In our view, claimant's allegations regarding the failure to train the SUNY Health Center employees subsequent to the decision to hire them and regarding the failure of the State-employed nurse to follow a de facto protocol to ensure proper diagnosis and treatment by referring patients with particular symptoms to appropriate specialized physicians are grounded in medical malpractice ( see, Smith v Pasquarella, supra, at 783; Perkins v Kearney, supra). However, the portions of claimant's first cause of action, which allege that the State (1) failed to provide/hire/staff competent medical personnel and (2) failed to promulgate rules, regulations, protocols and procedures regarding referrals, are firmly based in negligence and should not have been classified as medical malpractice causes of action or deemed time barred by the 21/2-year Statute of Limitations ( see, Bleiler v Bodnar, 65 NY2d 65, supra; Matter of Bates v New York City Health Hosps. Corp., 194 AD2d 422, 423; De Leon v Hospital of Albert Einstein Coll. of Medicine, 164 AD2d 743, 747-749).

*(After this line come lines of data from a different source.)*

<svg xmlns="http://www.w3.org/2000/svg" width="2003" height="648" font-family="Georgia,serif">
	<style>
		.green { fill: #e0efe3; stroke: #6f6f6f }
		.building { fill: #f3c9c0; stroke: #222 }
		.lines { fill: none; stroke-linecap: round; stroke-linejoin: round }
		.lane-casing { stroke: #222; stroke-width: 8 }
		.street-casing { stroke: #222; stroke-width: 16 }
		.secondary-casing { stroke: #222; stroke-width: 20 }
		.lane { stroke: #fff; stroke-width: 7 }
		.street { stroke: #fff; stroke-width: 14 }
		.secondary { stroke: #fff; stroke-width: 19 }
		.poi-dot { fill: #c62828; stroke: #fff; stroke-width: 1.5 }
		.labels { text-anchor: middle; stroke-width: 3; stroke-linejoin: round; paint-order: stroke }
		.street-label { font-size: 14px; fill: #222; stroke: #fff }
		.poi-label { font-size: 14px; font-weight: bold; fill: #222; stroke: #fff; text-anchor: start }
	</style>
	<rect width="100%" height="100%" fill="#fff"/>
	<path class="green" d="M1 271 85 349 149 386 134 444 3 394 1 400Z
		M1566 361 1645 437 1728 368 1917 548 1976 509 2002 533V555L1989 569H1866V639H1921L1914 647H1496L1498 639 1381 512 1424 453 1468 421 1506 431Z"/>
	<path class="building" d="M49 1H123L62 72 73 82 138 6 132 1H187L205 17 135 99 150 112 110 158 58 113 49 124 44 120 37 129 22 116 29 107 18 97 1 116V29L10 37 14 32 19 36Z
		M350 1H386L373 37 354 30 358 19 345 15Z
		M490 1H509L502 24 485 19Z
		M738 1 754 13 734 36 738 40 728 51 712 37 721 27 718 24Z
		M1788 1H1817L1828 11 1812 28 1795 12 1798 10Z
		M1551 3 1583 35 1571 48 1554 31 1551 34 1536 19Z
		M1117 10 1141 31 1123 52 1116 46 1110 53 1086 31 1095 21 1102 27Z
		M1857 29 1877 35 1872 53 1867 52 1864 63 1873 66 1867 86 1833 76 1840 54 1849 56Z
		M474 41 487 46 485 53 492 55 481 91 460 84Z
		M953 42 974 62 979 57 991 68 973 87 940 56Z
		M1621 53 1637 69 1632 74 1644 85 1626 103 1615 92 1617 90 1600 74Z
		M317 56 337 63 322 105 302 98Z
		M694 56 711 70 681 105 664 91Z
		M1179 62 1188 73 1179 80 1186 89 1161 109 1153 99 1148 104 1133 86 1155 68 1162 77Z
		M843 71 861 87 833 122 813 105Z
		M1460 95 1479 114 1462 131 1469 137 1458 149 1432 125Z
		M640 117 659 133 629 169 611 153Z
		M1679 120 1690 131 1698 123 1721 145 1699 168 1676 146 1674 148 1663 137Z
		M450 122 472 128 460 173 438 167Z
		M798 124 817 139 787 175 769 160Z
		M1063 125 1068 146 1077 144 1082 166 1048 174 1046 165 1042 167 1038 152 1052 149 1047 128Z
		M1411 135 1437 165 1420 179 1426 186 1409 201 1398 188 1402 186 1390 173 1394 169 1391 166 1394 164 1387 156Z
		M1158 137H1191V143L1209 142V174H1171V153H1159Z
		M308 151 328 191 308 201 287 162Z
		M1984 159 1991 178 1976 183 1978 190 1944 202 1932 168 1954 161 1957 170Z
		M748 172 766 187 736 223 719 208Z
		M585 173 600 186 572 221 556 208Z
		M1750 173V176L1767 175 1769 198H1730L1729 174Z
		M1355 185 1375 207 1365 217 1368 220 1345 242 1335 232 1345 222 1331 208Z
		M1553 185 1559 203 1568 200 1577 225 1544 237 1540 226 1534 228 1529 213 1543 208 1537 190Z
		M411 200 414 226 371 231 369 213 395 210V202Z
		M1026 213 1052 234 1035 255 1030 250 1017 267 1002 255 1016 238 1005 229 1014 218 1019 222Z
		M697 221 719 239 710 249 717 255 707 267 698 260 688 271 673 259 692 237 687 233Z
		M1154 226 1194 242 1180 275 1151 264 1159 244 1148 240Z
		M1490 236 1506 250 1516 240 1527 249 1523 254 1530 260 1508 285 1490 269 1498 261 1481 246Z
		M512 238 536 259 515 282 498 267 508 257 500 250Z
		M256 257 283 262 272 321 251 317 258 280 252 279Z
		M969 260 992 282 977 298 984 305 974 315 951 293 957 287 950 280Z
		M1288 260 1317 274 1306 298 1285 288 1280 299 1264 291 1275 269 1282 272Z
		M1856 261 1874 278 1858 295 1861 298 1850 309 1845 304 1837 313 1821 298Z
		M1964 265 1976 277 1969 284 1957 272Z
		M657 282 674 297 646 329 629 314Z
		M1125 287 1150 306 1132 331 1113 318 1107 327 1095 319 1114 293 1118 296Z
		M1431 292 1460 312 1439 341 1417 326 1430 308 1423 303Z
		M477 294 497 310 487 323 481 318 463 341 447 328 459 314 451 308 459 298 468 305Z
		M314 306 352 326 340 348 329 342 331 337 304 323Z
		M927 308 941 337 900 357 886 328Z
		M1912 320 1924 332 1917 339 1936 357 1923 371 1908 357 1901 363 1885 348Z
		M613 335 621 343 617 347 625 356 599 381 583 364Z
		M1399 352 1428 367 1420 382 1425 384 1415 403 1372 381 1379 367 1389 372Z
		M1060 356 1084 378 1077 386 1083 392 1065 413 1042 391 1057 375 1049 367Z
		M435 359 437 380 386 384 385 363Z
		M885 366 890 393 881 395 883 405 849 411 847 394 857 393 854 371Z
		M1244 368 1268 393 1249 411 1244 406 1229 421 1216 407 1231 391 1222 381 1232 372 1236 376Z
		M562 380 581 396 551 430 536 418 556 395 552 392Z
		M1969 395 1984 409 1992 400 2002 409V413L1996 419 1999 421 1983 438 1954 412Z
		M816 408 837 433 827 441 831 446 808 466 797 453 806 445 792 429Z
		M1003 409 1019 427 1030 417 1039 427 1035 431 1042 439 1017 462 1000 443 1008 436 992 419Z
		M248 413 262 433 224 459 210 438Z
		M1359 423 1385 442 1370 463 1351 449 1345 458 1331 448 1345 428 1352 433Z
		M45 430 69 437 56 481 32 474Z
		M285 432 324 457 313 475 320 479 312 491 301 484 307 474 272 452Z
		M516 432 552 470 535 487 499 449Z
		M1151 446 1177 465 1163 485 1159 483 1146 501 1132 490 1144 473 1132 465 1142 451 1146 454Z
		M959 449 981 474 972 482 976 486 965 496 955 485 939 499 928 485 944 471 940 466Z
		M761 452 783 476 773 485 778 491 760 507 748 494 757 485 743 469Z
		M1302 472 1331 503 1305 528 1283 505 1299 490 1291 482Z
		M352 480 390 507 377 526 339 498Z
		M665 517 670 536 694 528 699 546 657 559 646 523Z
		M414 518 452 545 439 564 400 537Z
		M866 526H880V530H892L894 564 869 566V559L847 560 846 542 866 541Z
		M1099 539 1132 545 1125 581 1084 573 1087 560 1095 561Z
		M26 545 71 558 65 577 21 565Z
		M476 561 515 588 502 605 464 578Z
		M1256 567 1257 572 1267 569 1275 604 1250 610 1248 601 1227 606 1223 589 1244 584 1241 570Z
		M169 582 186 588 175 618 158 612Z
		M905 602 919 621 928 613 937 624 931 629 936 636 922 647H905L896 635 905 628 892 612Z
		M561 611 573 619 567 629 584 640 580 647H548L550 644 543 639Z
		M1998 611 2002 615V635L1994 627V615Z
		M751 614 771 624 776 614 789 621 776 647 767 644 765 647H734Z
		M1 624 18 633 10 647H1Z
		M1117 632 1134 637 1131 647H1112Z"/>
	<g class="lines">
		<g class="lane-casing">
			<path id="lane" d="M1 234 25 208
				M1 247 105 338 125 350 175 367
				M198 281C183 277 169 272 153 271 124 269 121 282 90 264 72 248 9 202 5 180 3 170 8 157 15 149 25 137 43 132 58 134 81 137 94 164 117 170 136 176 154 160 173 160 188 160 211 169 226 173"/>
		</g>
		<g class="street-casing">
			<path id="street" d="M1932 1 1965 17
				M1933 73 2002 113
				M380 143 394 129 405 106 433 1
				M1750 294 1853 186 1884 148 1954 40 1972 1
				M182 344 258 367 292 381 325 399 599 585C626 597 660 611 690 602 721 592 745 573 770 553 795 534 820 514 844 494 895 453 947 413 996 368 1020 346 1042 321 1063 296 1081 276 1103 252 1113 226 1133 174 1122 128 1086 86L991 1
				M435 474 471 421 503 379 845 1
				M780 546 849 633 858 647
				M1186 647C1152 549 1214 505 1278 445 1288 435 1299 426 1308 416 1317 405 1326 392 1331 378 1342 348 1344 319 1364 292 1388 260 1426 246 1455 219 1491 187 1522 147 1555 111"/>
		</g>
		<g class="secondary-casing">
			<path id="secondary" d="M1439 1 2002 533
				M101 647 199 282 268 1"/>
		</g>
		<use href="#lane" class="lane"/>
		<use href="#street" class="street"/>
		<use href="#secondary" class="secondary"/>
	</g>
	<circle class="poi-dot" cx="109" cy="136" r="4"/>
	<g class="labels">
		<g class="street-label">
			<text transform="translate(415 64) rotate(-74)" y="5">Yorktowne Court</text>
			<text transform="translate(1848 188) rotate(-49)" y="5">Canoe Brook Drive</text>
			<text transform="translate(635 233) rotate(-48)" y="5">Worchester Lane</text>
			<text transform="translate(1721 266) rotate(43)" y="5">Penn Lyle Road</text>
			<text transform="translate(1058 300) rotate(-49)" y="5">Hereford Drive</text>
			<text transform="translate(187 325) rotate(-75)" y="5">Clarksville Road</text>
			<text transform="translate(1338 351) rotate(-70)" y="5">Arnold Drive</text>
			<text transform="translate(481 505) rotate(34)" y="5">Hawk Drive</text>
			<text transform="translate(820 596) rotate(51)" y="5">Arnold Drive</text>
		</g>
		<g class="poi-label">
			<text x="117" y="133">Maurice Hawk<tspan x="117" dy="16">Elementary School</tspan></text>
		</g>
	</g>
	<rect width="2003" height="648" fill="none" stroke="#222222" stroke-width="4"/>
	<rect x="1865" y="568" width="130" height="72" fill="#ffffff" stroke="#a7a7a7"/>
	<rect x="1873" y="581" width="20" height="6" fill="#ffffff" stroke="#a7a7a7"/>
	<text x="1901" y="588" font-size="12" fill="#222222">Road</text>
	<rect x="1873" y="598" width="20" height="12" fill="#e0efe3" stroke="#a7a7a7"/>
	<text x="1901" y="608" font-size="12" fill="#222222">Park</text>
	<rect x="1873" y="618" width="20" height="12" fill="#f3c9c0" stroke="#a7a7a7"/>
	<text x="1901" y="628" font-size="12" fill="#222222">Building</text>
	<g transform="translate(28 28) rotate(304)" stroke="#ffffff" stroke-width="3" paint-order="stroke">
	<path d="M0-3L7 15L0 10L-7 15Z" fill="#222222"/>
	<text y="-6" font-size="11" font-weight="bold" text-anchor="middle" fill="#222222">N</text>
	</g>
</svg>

Accordingly, the Court of Claims' failure to review the substantive portion of claimant's application for permission to file a late notice of claim warrants remittal. The Court of Claims must determine in its discretion, subject to review by this Court, whether to grant claimant's application ( see, Scalise v State of New York, 210 AD2d 916, 917; Worden v State of New York, 4 AD2d 742).
Ordered that the order is modified, on the law, without costs, by reversing so much thereof as held certain portions of claimant's stated negligence cause of action"(1) failure to provide/hire/staff competent medical personnel and (2) failure to promulgate rules, regulations, protocols and procedures regarding referrals — to sound in medical malpractice; matter remitted to the Court of Claims for further proceedings not in-consistent with this Court's decision; and, as so modified, affirmed.